Entre 20 et 45 €/m³ dans le Finistère, transport et frais de décharge compris. Les gravats inertes bien triés se situent en bas de fourchette, le tout-venant mélangé en haut. Le prix au m³ baisse quand le volume augmente, car la mobilisation du camion est amortie sur plus de rotations.
Combien coûte une benne à gravats ?
Une benne de 8 m³ pour gravats inertes revient à 250 à 450 € la rotation, dépose, enlèvement et traitement compris.

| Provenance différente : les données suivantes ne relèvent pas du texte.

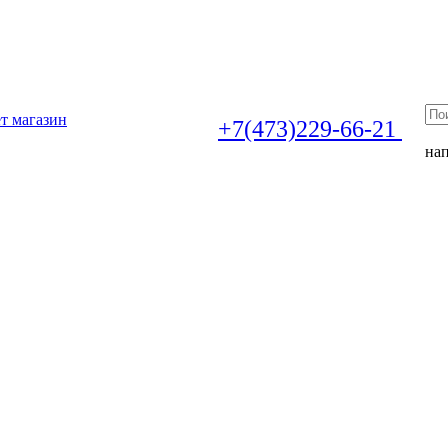
т магазин
+7(473)229-66-21
на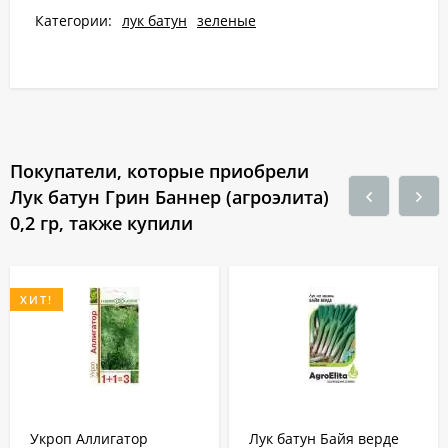
Категории:
лук батун
зеленые
Покупатели, которые приобрели
Лук батун Грин Баннер (агроэлита)
0,2 гр, также купили
ХИТ!
Укроп Аллигатор
Лук батун Байя верде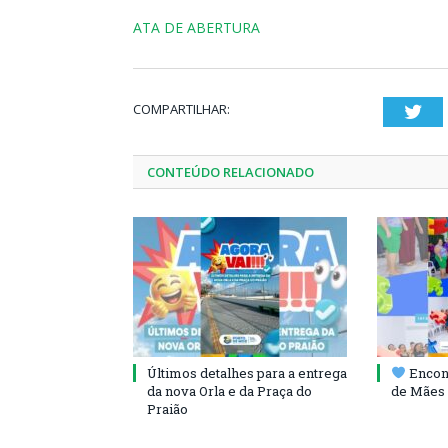
ATA DE ABERTURA
COMPARTILHAR:
Twi
CONTEÚDO RELACIONADO
Últimos detalhes para a entrega
Encont
da nova Orla e da Praça do
de Mães 
Praião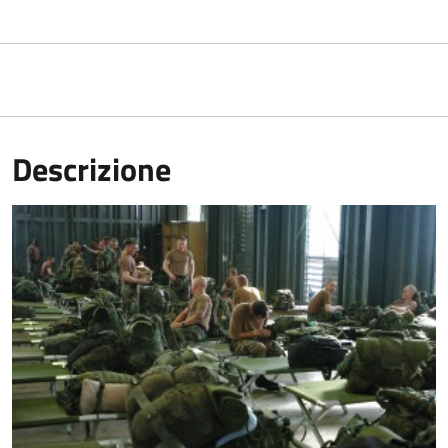
Descrizione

Une benne de 15 à 20 m³ en tout-venant se situe entre 450 et 900 €. Le prix dépend surtout de la nature du déchet et de la distance jusqu’au centre de traitement.
Combien pèse un mètre cube de gravats ?
Environ 1,4 à 1,6 tonne pour des gravats de béton et de maçonnerie, 1,3 à 1,5 tonne pour de la terre végétale, jusqu’à 1,8 tonne pour de la terre argileuse humide. Sur un camion, c’est presque toujours le poids qui limite le chargement avant le volume.
Peut-on évacuer des gravats en déchèterie soi-même ?
Un particulier peut déposer de petits volumes dans une déchèterie de sa communauté de communes, dans la limite des quotas fixés localement, en général quelques m³ par an. Au-delà, et pour tout déchet issu d’un chantier professionnel, le dépôt se fait dans un centre agréé avec traçabilité.
Comment réduire le coût d’évacuation d’un chantier ?
Trois leviers : réutiliser les terres saines sur place en remblai ou en modelé, trier les inertes du reste pour éviter le tarif tout-venant, et grouper les rotations plutôt que multiplier les petits enlèvements. Sur un terrassement, viser l’équilibre déblai/remblai peut supprimer l’essentiel du poste.
L’évacuation est-elle comprise dans un devis de terrassement ?
Pas toujours, et c’est la première ligne à vérifier. Certains devis chiffrent le terrassement seul, en laissant les terres sur place. Demandez que le volume évacué, le nombre de rotations et les frais de décharge apparaissent explicitement : c’est le seul moyen de comparer deux devis à périmètre égal.